Ignacio Camacho-ABC
- Está de moda denostar el periodismo. Pero aún hay gente que se juega la vida, y la pierde,por este oficio
Está de moda señalar a periodistas por ejercer su profesión con más independencia -que no es lo mismo que neutralidad- de la que les gustaría a algunos demagogos de andar por casa. En realidad se trata de un método bastante ramplón de procurarse fama, sobre todo en campaña, sin tener que abonar la correspondiente tarifa publicitaria. Al señalamiento sigue el linchamiento virtual, ejecutado por individuos que tampoco pagan y suelen además quejarse de que los medios escritos hayan decidido cobrar por sus contenidos tras regalarlos durante años en uno de los grandes errores del sector en lo que va de siglo. Error que ha devaluado el trabajo en un doble sentido: el estrictamente económico y el reputacional, ya que el público tiende a minusvalorar lo gratuito. La otra gran equivocación corporativa ha consistido en aceptar un juego de doble filo: la frecuente conversión del género de opinión -ay, las tertulias- en un espectáculo de debate político que se desliza demasiadas veces hacia un correlato casi lineal de la dialéctica de partidos. Ciertos líderes ebrios de sectarismo pretenden pescar en ese río, donde se bañaron ellos mismos, situando a presentadores y comentaristas en su línea de tiro.

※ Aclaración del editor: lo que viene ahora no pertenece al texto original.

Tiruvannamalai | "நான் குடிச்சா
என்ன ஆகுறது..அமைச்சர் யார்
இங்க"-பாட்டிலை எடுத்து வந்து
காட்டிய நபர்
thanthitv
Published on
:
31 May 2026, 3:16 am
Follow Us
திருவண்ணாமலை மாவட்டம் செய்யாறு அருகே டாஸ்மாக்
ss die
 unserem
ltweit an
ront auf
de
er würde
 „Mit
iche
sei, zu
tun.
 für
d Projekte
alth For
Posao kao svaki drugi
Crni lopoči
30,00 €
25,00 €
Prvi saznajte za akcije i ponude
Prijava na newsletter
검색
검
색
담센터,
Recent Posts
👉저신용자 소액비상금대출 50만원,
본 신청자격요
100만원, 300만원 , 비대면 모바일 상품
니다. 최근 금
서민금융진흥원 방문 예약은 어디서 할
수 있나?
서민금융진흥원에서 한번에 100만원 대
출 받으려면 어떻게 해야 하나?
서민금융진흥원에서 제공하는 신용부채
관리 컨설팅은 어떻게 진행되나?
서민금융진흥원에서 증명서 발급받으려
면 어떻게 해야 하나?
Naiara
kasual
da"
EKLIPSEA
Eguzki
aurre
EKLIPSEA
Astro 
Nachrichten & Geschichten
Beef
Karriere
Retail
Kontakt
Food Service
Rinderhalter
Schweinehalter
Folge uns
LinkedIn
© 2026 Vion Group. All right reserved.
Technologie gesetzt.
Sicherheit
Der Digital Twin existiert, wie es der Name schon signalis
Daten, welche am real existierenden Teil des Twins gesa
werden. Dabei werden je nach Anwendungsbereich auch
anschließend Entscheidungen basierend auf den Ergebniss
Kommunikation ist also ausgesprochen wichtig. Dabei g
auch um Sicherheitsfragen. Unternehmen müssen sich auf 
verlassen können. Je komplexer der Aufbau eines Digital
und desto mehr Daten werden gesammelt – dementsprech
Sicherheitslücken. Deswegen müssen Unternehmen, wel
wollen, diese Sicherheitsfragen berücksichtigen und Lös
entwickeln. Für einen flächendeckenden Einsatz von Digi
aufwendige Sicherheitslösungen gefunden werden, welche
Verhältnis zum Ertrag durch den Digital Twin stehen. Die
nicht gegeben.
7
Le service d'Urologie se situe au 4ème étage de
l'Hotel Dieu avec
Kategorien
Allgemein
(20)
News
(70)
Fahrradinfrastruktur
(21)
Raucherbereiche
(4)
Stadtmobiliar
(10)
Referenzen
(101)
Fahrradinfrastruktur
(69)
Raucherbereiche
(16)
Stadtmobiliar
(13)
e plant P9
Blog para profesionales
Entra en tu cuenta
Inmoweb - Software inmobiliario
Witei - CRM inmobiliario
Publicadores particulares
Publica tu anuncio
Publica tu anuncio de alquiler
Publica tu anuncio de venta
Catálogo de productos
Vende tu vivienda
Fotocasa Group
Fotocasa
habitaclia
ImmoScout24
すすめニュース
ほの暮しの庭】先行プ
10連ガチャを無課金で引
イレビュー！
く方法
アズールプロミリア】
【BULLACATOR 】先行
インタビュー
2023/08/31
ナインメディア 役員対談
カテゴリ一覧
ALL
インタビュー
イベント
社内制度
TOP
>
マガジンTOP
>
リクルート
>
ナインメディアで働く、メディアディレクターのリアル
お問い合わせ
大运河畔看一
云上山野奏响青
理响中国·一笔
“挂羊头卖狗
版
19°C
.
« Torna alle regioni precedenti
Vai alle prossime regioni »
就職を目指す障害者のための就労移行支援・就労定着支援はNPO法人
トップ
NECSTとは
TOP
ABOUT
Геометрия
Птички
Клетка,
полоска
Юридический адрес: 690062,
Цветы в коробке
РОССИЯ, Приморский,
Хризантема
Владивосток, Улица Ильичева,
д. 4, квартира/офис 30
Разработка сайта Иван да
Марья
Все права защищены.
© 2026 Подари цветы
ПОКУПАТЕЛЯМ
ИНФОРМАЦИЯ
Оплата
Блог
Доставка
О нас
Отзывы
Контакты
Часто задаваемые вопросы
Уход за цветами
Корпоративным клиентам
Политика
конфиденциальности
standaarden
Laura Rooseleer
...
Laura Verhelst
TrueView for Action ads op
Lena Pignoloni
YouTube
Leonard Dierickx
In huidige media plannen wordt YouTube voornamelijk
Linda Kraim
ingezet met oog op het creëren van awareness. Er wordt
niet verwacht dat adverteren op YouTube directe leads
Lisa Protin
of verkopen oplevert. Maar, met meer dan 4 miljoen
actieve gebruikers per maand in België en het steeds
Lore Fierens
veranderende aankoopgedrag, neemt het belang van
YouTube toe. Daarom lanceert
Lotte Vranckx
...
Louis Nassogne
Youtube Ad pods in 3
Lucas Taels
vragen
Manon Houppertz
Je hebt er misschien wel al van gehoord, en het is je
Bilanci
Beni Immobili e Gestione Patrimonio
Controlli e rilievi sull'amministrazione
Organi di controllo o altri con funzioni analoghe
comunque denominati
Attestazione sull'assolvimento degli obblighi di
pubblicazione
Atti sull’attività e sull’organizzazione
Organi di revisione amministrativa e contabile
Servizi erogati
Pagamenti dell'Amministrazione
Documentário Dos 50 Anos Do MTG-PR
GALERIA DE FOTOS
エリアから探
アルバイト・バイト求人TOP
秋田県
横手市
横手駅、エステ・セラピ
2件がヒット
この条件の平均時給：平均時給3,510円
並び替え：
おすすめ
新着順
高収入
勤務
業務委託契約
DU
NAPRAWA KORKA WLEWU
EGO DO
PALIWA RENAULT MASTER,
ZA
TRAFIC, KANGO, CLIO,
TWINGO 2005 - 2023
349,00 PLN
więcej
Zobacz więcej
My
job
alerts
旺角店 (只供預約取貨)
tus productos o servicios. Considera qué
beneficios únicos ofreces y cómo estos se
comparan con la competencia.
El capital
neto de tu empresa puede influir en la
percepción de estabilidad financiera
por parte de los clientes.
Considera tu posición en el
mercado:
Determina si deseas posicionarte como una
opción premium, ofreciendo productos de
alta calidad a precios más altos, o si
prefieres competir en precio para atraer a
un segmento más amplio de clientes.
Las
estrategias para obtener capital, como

En general esos denuestos y amenazas rebotan sobre la piel chapada de un oficio al que no se viene a hacer amigos. Los dirigentes propenden a olvidar que ellos pasan, caen en desgracia, pierden elecciones, y nosotros seguimos. El peligro real está en otro sitio y lo corren tipos realmente duros que no firman columnas ni aparecen en los platós televisivos. Se llaman reporteros y a menudo se juegan el pellejo en lugares donde el ser humano o la naturaleza enseñan su lado más siniestro y donde se percibe el verdadero alcance de la palabra miedo. Catástrofes, migraciones, revoluciones, guerras; esa clase de dramas que nos hemos acostumbrado a contemplar con indiferencia en los informativos de sobremesa. Escenarios y circunstancias donde la vida no vale nada y donde el carné de prensa hace mucho que dejó de proteger de las balas.
Si a los demás no nos quieren tener respeto, podemos sobrellevarlo. Pero esa gente sí se lo ha ganado aunque sus nombres no brillen bajo los focos del estrellato. Son la estirpe de Capa, de Kapuscinsky, de Fallaci, de Meneses, de Quadra Salcedo, de Leguineche. La piel del tambor, que diría Reverte, cuyo redoble recuerda a nuestra confortable conciencia burguesa la existencia de un mundo zarandeado por la tragedia. La voz y la mirada que cuentan el relato del dolor, la desgracia o el conflicto a una sociedad ensimismada en sus problemas frívolos. David Beriain y Roberto Fraile, asesinados en Burkina Faso -búsquenlo en el mapa-, eran parte de ese spengleriano pelotón de voluntarios que defiende la civilización cámara en mano donde las papas queman: en la última frontera de los bárbaros. Y aún dicen que el pescado es caro.